A barely muted battle between most county supervisors and the Pacific Lumber Co. played out Tuesday, with dozens of timberland owners begging not to be caught in the middle by a temporary ordinance restricting building.
After hours of testimony, supervisors modified the 45-day ordinance to leave out landowners who already have building applications submitted. But in a 4-1 vote, they approved the ordinance for timber production zone, or TPZ, lands.
All but 2nd District Supervisor Roger Rodoni voted to approve the interim ordinance that was brought by supervisors Jill Geist and Bonnie Neely over concerns about a 22,000-acre development Palco has pitched as part of its bankruptcy restructuring plan.

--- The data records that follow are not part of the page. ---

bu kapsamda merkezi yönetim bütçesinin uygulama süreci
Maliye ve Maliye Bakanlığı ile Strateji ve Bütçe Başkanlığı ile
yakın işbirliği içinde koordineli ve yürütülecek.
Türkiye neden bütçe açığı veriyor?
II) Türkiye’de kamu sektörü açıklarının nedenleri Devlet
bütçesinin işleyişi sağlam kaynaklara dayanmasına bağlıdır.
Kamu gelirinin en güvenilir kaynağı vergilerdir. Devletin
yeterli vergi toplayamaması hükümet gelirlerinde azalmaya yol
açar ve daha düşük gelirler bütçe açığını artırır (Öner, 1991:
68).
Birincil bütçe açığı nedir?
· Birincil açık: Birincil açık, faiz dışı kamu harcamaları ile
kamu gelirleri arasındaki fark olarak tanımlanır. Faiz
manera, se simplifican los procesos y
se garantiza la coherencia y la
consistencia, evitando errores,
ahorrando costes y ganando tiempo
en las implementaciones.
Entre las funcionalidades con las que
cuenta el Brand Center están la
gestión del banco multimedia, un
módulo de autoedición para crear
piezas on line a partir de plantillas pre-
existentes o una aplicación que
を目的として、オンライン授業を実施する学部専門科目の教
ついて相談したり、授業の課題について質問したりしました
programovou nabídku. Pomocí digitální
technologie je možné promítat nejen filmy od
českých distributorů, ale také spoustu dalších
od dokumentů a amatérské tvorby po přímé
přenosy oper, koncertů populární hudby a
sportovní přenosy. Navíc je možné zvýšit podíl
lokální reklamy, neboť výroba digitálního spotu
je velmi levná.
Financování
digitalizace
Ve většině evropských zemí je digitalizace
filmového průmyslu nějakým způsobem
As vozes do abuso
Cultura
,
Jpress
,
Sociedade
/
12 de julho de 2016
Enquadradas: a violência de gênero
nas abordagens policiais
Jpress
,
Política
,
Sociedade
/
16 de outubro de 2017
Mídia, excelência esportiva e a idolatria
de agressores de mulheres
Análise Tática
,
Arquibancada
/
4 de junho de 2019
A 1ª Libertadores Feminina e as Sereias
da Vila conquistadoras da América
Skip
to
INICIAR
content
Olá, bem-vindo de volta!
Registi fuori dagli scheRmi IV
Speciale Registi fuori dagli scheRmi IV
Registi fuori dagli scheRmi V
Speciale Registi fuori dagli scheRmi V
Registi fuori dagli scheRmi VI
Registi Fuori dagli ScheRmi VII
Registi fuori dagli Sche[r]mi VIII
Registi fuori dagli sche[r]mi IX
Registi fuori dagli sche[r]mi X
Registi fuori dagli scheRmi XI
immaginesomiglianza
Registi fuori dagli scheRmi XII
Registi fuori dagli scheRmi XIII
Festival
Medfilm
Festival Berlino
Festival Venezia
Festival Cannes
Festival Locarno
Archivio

Most landowners said they weren't opposed to the county taking a stand against the company, but not at the risk of their property values or ability to develop their land.
The full effects of the interim ordinance -- which will allow hardship exemptions -- are unclear, and supervisors supporting the measure said they need time to pour over existing statutes. A hearing on whether to continue the ordinance is expected to be held in the next four weeks.
Forest land owners nervous over ordinance
A temporary building moratorium for timberland parcels being considered by county supervisors today has some landowners sweating over possible damage to the value of their property and their ability to sell it.
Humboldt County supervisors will weigh the adoption of an interim ordinance that would be in place for 45 days with extensions possible out to 22 months, 15 days. It's aimed at a proposal by the Pacific Lumber Co., which has pitched an exclusive development of more than 130, 160-acre “kingdoms” linked together with amenities like a golf course and a club house.
The change from timber production to ultra high-end residential development on 22,000 acres may not be compatible with policies being considered as part of the general plan in progress, according to a county staff report.
But owners of far smaller parcels of timber production zone -- TPZ -- lands are afraid of being caught up in the ordinance.
Lee Ulansey bought 100 acres of timberland on Greenwood Heights Road about six years ago with the intention of building a home. He said the county assured him that would be possible. Now he's worried that won't be possible, and that any temporary ordinance might be strung out longer than two years -- and seriously affect the value of his property. "I'm guessing there's thousands of people with TPZ parcels in similar situations,” Ulansey said.
The upscale development being proposed by Palco is part of its reorganization plan submitted in U.S. Bankruptcy Court in Corpus Christi, Texas. Palco believes it can raise $700 million by selling the parcels in the so-called Redwood Ranch Development for $5.6 million each.
Eureka forester and real estate appraiser Frank Mileham said even a temporary ordinance on all TPZ land could put a cloud over the properties. While the ordinance may be aimed at large timberland owners, he said, it's inherently going to include owners of smaller properties.
”It could have a huge impact on value,” Mileham said.
People interested in investing in land may shy away from the uncertainty, he said.
The county staff report says the ordinance is necessary to the “health, safety and welfare” of the community, and adds that if Palco's development were allowed to go forward under existing codes, it could prompt other large timberland owners to convert lands to residential development. Some alternatives being considered in the general plan could significantly limit residential development on timber land.
Barnum Timber Co. owns about 36,000 acres in Humboldt County. While it currently has no land for sale, said Barnum forester Steve Horner, it has always expected that some of its land could be developed.
If the company has to sell land again, as it has in recent years to weather market and regulatory conditions, it would have to sell more acreage than it would if developable parcels were available for sale, Horner said.
”That's literally our only liquid asset,” Horner said. He added, “They've just wiped away that value.”
The measure requires a 4/5ths vote to pass. Any extension of the ordinance would have to go through a public hearing before the first 45-day period expires.
The meeting starts at 9 a.m. at the Humboldt County Courthouse.